New research reported in the journal Nature could lead to new targeted treatments for rheumatoid arthritis (RA). The findings showed that guesswork could be taken out of selecting treatments for each patient, and this might one day also be extended to other autoimmune conditions.
The study was led by University of Colorado School of Medicine faculty members Fan Zhang, PhD, and Anna Helena Jonsson, MD, PhD. The Accelerating Medicines Partnership: Rheumatoid Arthritis and Systemic Lupus Erythematosus (AMP: RA/SLE) Network collected inflamed tissue from 70 patients with RA from across the country and the United Kingdom. Jonsson supervised the team of scientists who processed these samples for analysis, and Zhang led the computation analysis of the data. These efforts yielded a cell atlas encompassing more than 300 000 cells from synovial tissue. Further analysis revealed that there are six different subgroups of RA based on their cellular makeup.
“We hope the data will help us discover new treatment targets,” says Jonsson, assistant professor of rheumatology. “We wanted to make it public so that researchers across the country and across the world can continue working on new treatment ideas for rheumatoid arthritis going forward.”
No more guess-and-check
Jonsson, a practicing rheumatologist as well as a researcher, knows that RA patients respond differently to different treatments. Until now, she says, rheumatologists used a “guess and check” method to find a treatment that works for an individual patient.
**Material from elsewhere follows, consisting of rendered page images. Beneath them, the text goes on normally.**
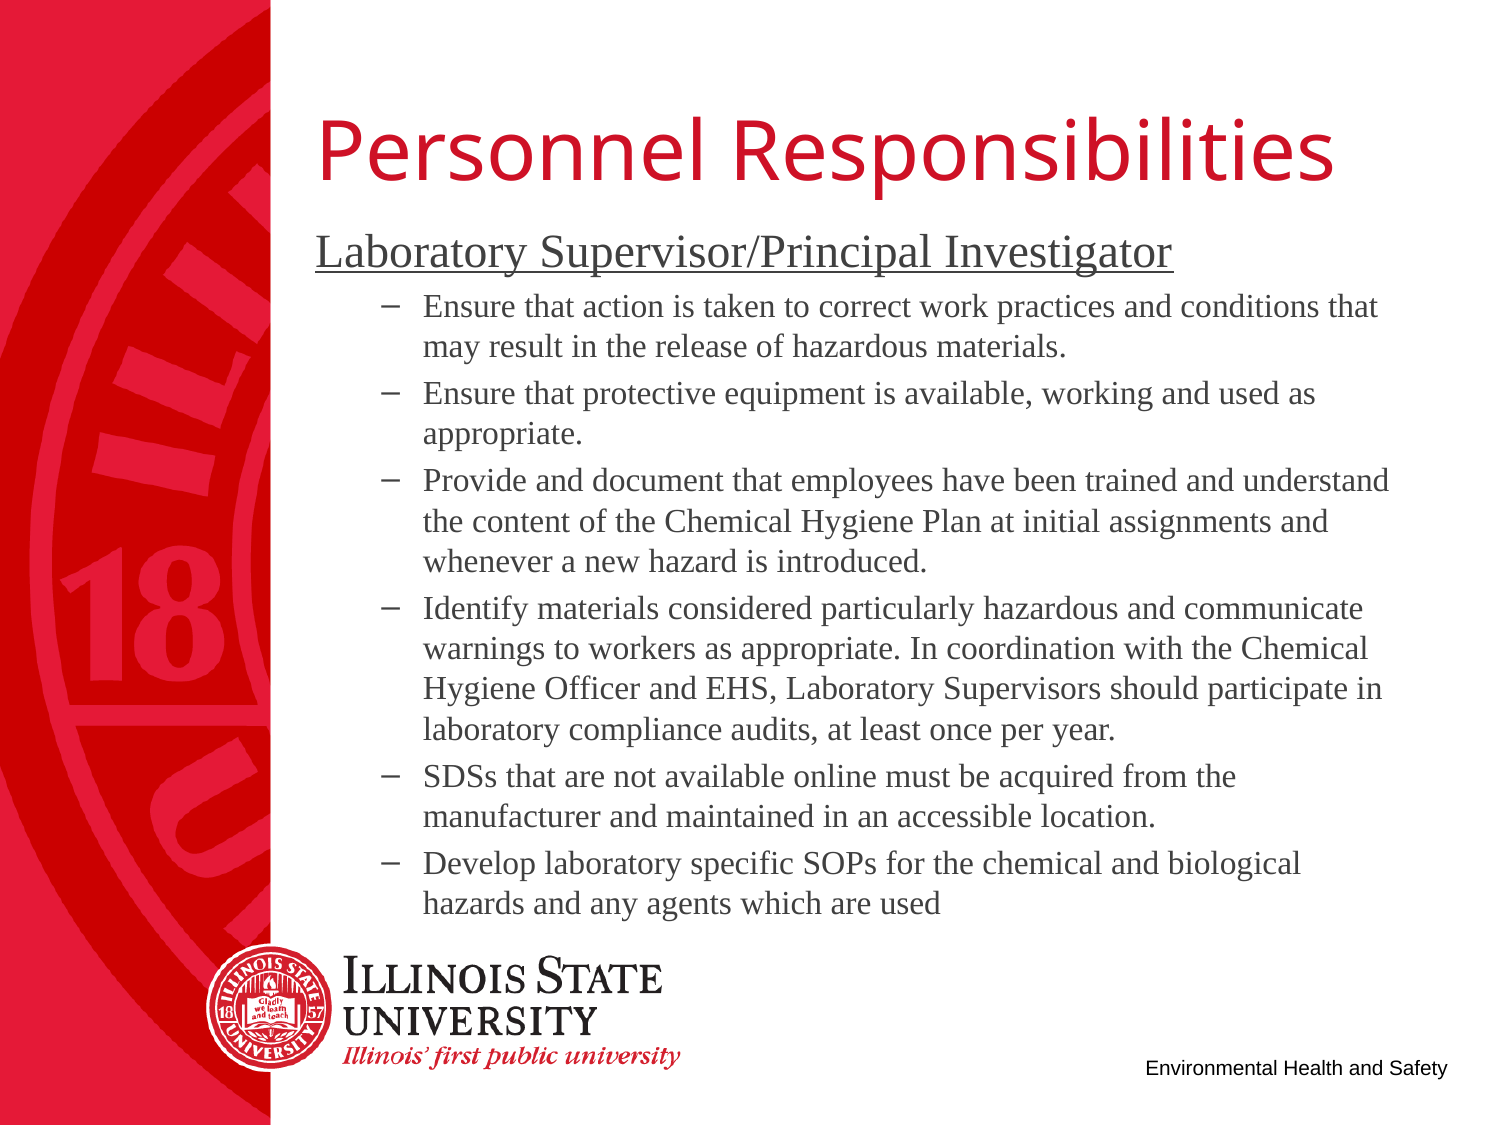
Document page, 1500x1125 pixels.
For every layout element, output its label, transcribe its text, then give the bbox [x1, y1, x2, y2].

title Personnel Responsibilities [300, 62, 1425, 212]
picture [0, 0, 1500, 1125]
list Laboratory Supervisor/Principal Investigator Ensure that action is taken to correct work practices and conditions that may result in the release of hazardous materials. Ensure that protective equipment is available, working and used as appropriate. Provide and document that employees have been trained and understand the content of the Chemical Hygiene Plan at initial assignments and whenever a new hazard is introduced. Identify materials considered particularly hazardous and communicate warnings to workers as appropriate. In coordination with the Chemical Hygiene Officer and EHS, Laboratory Supervisors should participate in laboratory compliance audits, at least once per year. SDSs that are not available online must be acquired from the manufacturer and maintained in an accessible location. Develop laboratory specific SOPs for the chemical and biological hazards and any agents which are used [300, 212, 1425, 938]
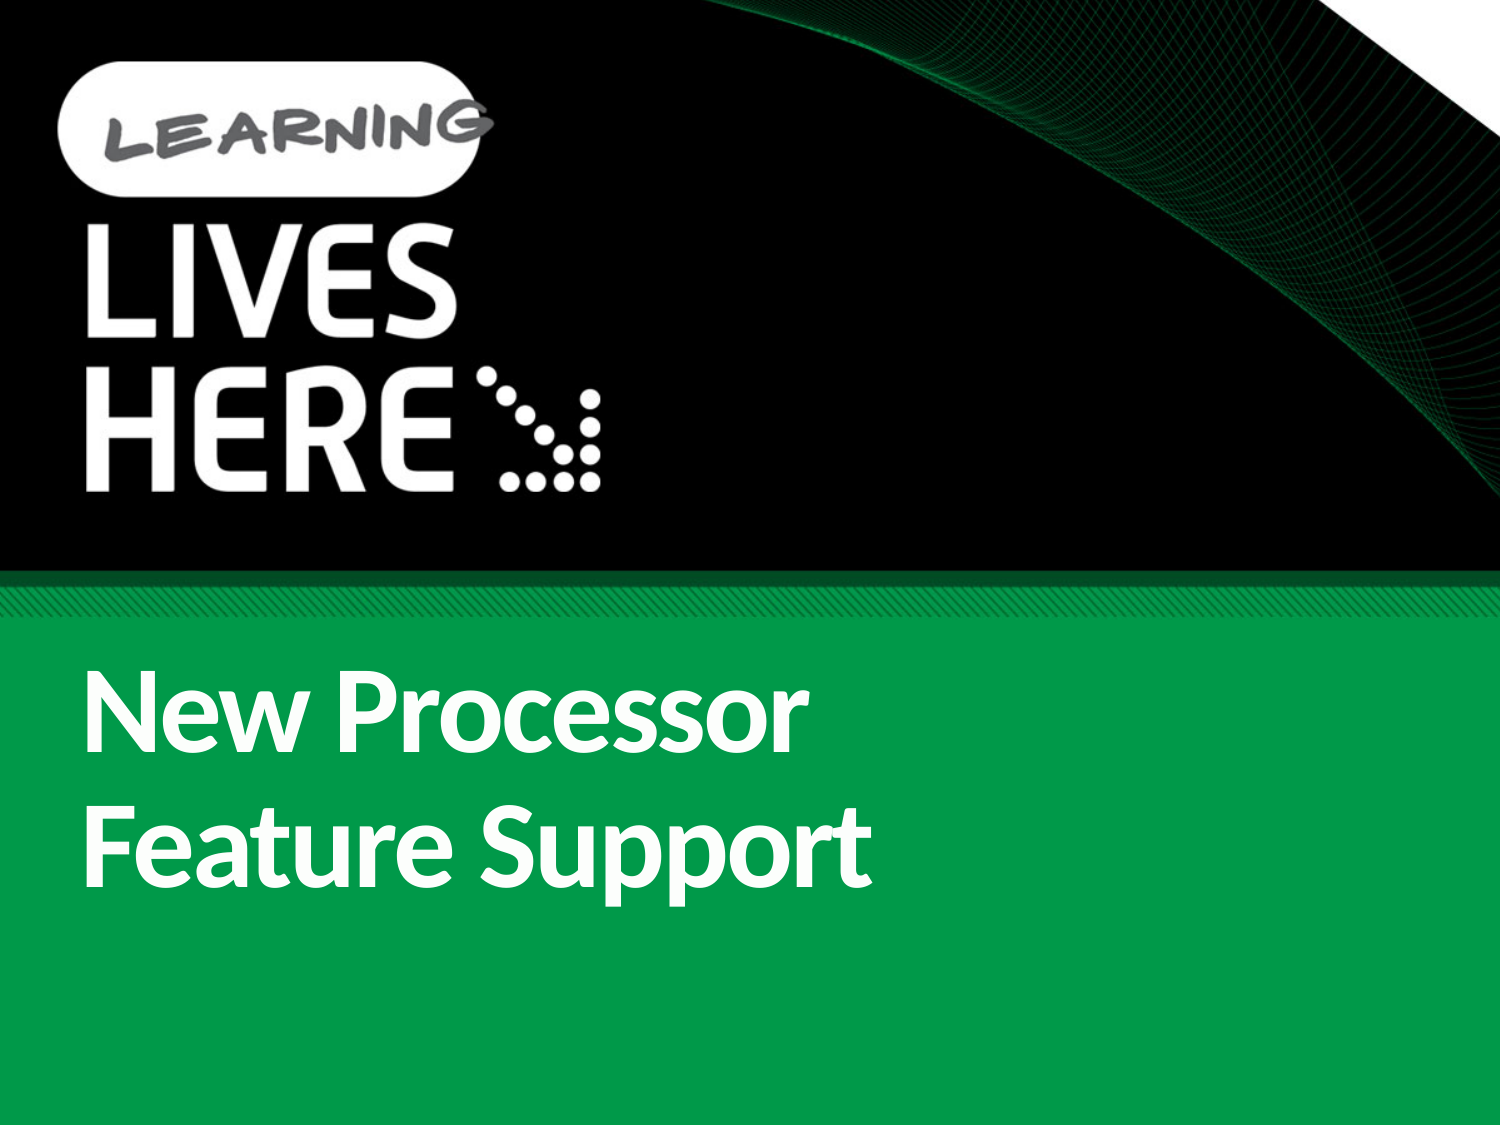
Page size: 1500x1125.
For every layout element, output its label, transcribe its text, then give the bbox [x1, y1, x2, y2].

title New Processor Feature Support [80, 644, 1380, 864]
picture [0, 0, 1500, 1125]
With the new data and powerful computational classification methods developed by Zhang and the computational analysis team, the researchers were able to quantitatively classify RA types into what they call ‘cell-type abundance phenotypes’, or CTAPs. Developed methods, together with the new cell atlas, can start to identify which patients will respond to which treatments.
“Even when you classify rheumatoid arthritis inflammation using these simple markers – T cell markers, B cells, macrophages and other myeloid cells, fibroblasts, endothelial cells – what we found is that each of those categories is associated with very specific kinds of pathogenic cell types we’ve already discovered,” Jonsson says. “Previous rheumatoid arthritis research found that T cell populations called peripheral helper T cells are relevant in rheumatoid arthritis, as are B cells called antibody-producing B cells, and other specific cell types. What we found is that they’re usually not found all together.
“For example, the peripheral helper cells are found with the B cells in only one category of RA, and the pathogenic macrophage populations tend to exist in a different category. Because of this, we can start asking questions about how these specific partners work together.”